Going ‘toe-to-toe’ with No. 1 Georgia gives Kentucky football renewed hope for 2024
It’s why they play the game.
“I think I learned something about my team,” Mark Stoops said on Saturday night.
He learned it in a loss. That’s not ideal. A win is always better than a loss. But after the deep disappointment that was his team’s putrid performance the week before against South Carolina, the Kentucky coach can be forgiven from take encouragement from a 13-12 loss to the No. 1-ranked Georgia Bulldogs. He wasn’t alone.
After all, Georgia entered Kroger Field a 24-point favorite. Kirby Smart’s Bulldogs had won 27 straight regular-season SEC games. They had won 41 straight regular-season games overall, including 15 straight road games. They had beaten Kentucky 14 straight seasons. They are the big Dawgs of not just the conference, but the country, national champions in 2021 and 2022, then 12-1 last season.
Meanwhile, Kentucky was a wounded cat. A 31-6 home loss to South Carolina will do that a team, not to mention a Big Blue Nation fan base that was as down on Stoops and his program as perhaps at any point in his 12-year tenure as UK coach.
“It was a hard week,” Stoops admitted.
His team responded by playing hard. Very hard. After struggling to block South Carolina last week, Kentucky’s offensive line found a way to block the big, bad Bulldogs. UK’s backs ran hard. Its receivers made good catches. Its quarterback, Brock Vandagriff, the Georgia transfer, showed his toughness and grit, leading the home team to 23 first downs.
Unfortunately, Kentucky ended up with zero touchdowns. And for the second straight week. Instead, this night it settled for four Alex Raynor field goals, including two bombs from beyond 50 yards. Raynor’s 55-yard field goal in the first quarter was a school record. His 51-yarder in the final quarter cut Georgia’s lead to one point.
Thank Brad White’s stellar defense. Proof: Georgia’s 13 points was its fewest since a 10-3 win over Clemson that opened the 2021 season. Kentucky outgained the Dogs 284-262. It put pressure on the quarterback, ran to the football and tackled.
Give Georgia quarterback and Heisman Trophy candidate Carson Beck credit. The senior signal-caller made the plays when he had to make the plays. Beck began the second half 8-of-10 passing for 87 yards in leading the visitors to 10 points, including the game’s only touchdown.
And when Kentucky was desperately trying to get a stop to get the ball back in the final minutes, it was Beck that hit wide receiver Dominic Lovett for a 33-yard back-breaking gain with just over two minutes remaining.
“That play will haunt me,” Stoops said. “Probably for a long time.”
I didn’t have a problem with Stoops decision to punt the ball away with 2:58 left despite trailing. UK still had three timeouts plus the 2-minute timeout remaining. Nor did I have a problem with Stoops taking the three points with nine seconds left at the end of the first half and no time outs. True, he could have instead of tried a pass into the end zone before the kick. He would have done so with a quarterback making his third college start, his second in the SEC. Too much could have gone wrong. An interception. A botched snap. A sack. This is the Georgia defense we’re talking about.

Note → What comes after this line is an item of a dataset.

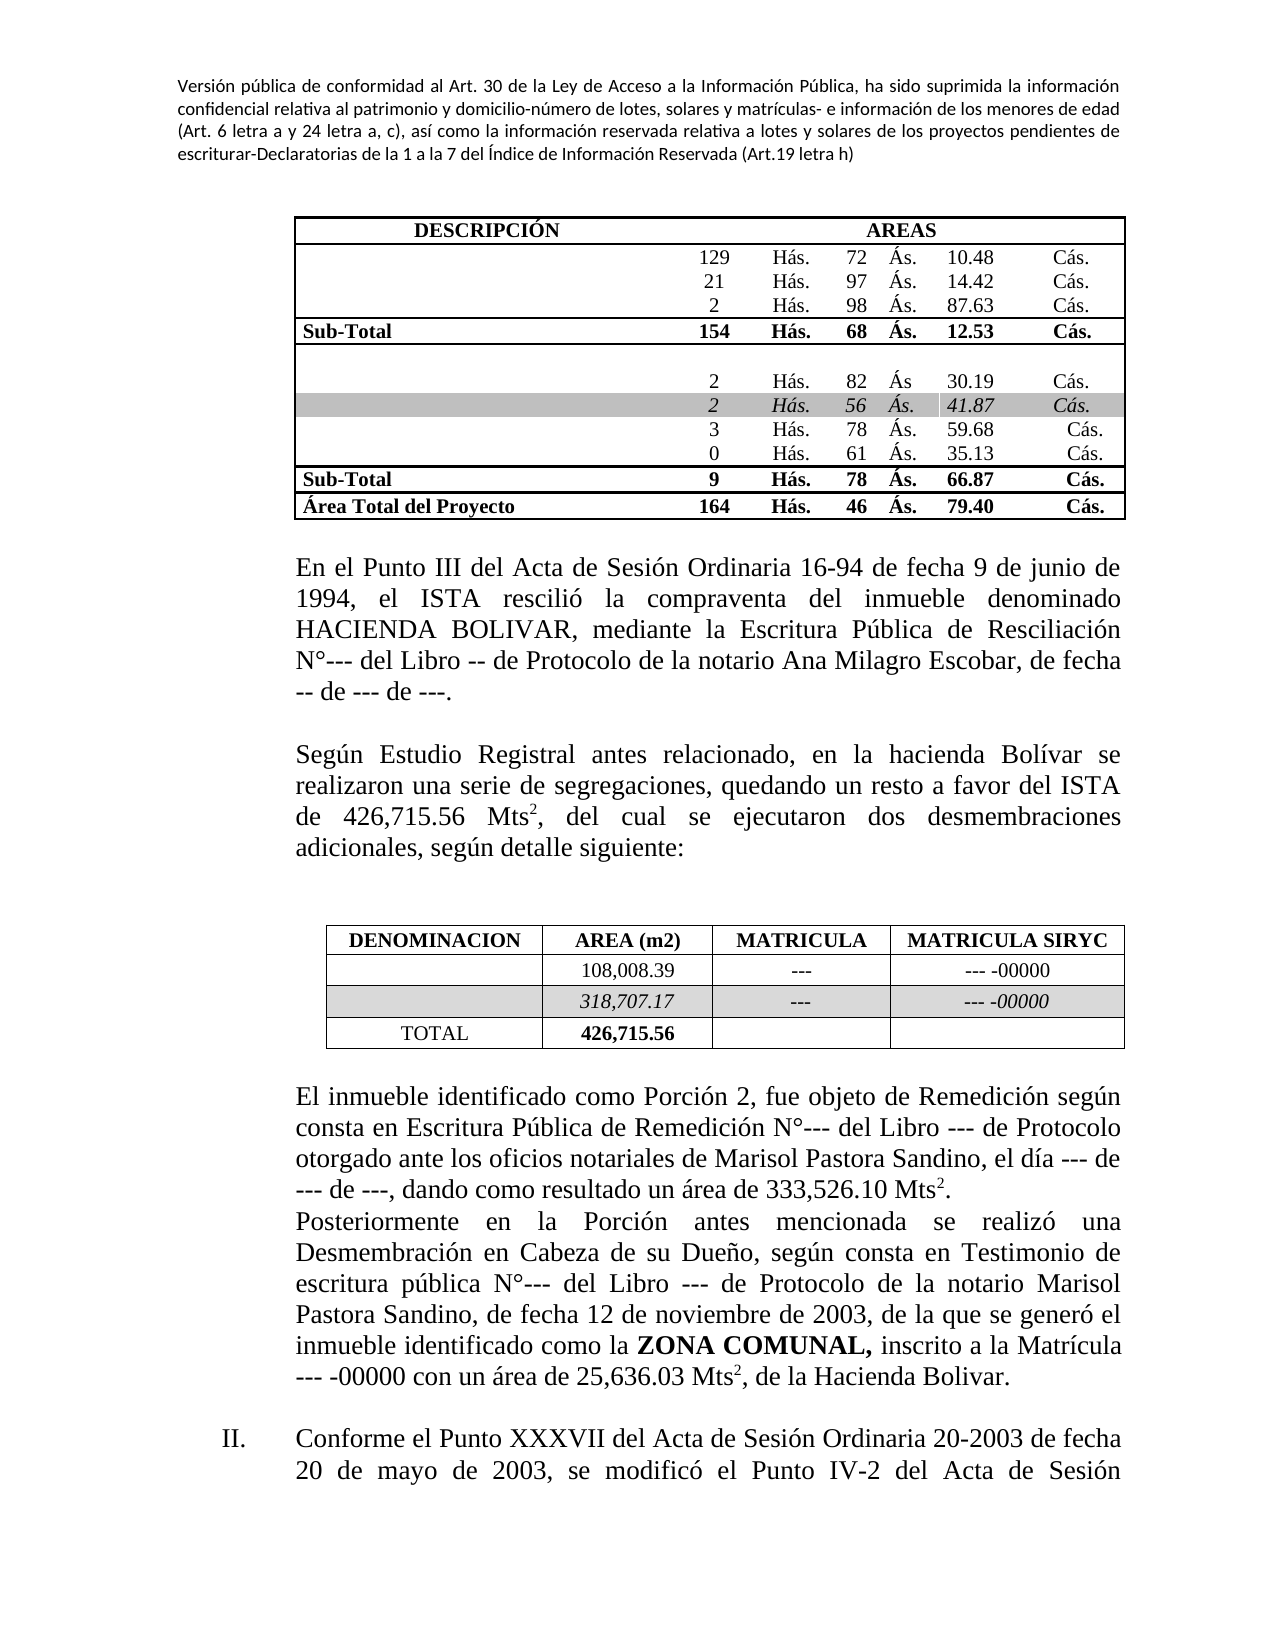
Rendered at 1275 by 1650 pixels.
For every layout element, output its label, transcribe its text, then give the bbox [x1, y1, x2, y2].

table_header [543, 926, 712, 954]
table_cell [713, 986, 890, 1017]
text Posteriormente en la Porción antes mencionada se realizó una Desmembración en Cabeza de su Dueño, según consta en Testimonio de escritura pública N°--- del Libro --- de Protocolo de la notario Marisol Pastora Sandino, de fecha 12 de noviembre de 2003, de la que se generó el inmueble identificado como la ZONA COMUNAL, inscrito a la Matrícula --- -00000 con un área de 25,636.03 Mts2, de la Hacienda Bolivar. [295, 1204, 1122, 1391]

Stoops said his program is about 10 years past moral victories, “but I do care about how we play.” And there were plenty of reasons to question the way the Cats played and coached after being spanked by South Carolina. Especially this early in the season. Saturday, UK went, in Stoops’ words, “toe-to-toe” with the Dawgs.
So now there’s hope. Renewed hope. The schedule is still brutal. There are no doubt landmines we haven’t seen yet. And this team has plenty of areas where improvement is needed. But Kentucky showed Saturday it has the resiliency and the pride — “There’s a lot of pride in this building,” defensive coordinator Brad White said — to make something of this year just yet.
And as they say, that’s why they play the game.